Described as “an uplifting story about mourning,” Nairobi-born Oduor’s 2013 work begins with the narrator’s attempts to remember what her father’s face looked like as she struggles to cope with his loss, and follows her as she finds the courage to remember.
“Okwiri Oduor is a writer we are all really excited to have discovered,” said Scottish author and chief judge Jackie Kay, as the prize was presented at the Bodleian Library in Oxford tonight. “My Father’s Head’ is an uplifting story about mourning – Joycean in its reach. She exercises an extraordinary amount of control and yet the story is subtle, tender and moving. It is a story you want to return to the minute you finish it.”
Now in its fifteenth year, the annual £10 000 award celebrates short stories written by African authors published in English.

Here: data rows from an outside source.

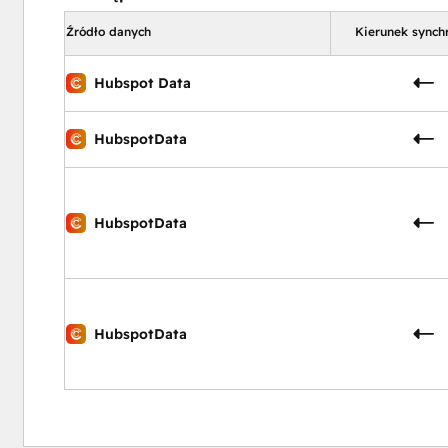
Źródło danych
Kierunek synchr
Hubspot Data
HubspotData
HubspotData
HubspotData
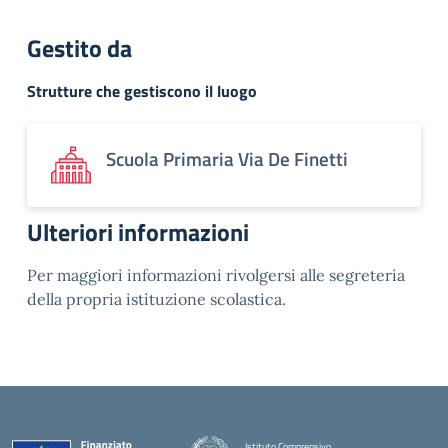
Gestito da
Strutture che gestiscono il luogo
Scuola Primaria Via De Finetti
Ulteriori informazioni
Per maggiori informazioni rivolgersi alle segreteria
della propria istituzione scolastica.
Istituto Comprensivo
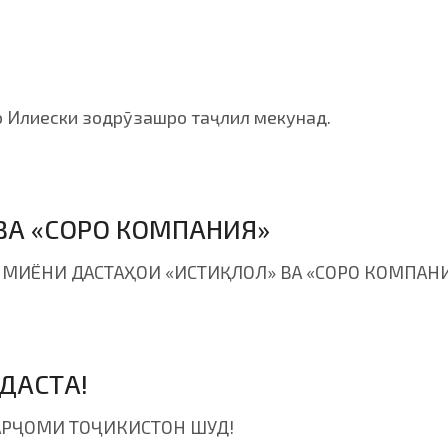
 Илиески зодрӯзашро таҷлил мекунад.
ВА «СОРО КОМПАНИЯ»
ИЁНИ ДАСТАҲОИ «ИСТИҚЛОЛ» ВА «СОРО КОМПАНИЯ
ДАСТА!
АРҶОМИ ТОҶИКИСТОН ШУД!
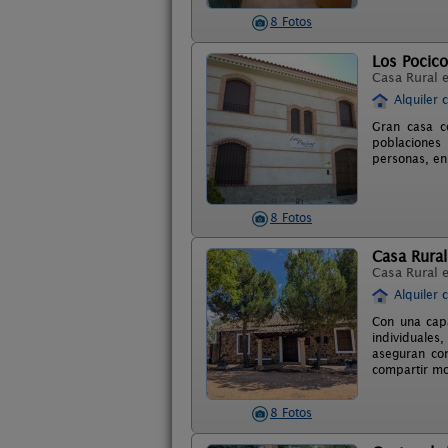
8 Fotos
Los Pocic
Casa Rural 
Alquiler 
Gran casa co
poblaciones
personas, en
8 Fotos
Casa Rural
Casa Rural 
Alquiler 
Con una cap
individuales
aseguran com
compartir mo
8 Fotos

Oduor, who is now working on her first novel, had been shortlisted with South Africa’s Diane Awerbuck for her short story Phosphorescence, Efemia Chela from both Ghana and Zambia for Chicken, Zimbabwe’s Tendai Huchu for The Intervention, and Kenya’s Billy Kahora for The Gorilla’s Apprentice. Each will take home £500 prize money.
Oduor will be able to take up a month’s residence at Georgetown University in Washington DC, and will be invited to appear at the Open Book Festival in Cape Town in September, the Storymoja Hay Festival in Nairobi and the Ake Festival in Nigeria.
The Caine Prize is named after the late Sir Michael Caine, former chairman of the Booker Prize management committee.
Previous winners include Nigeria’s Tope Folarin in 2013 and Zimbabwe’s NoViolet Bulawayo in 2011.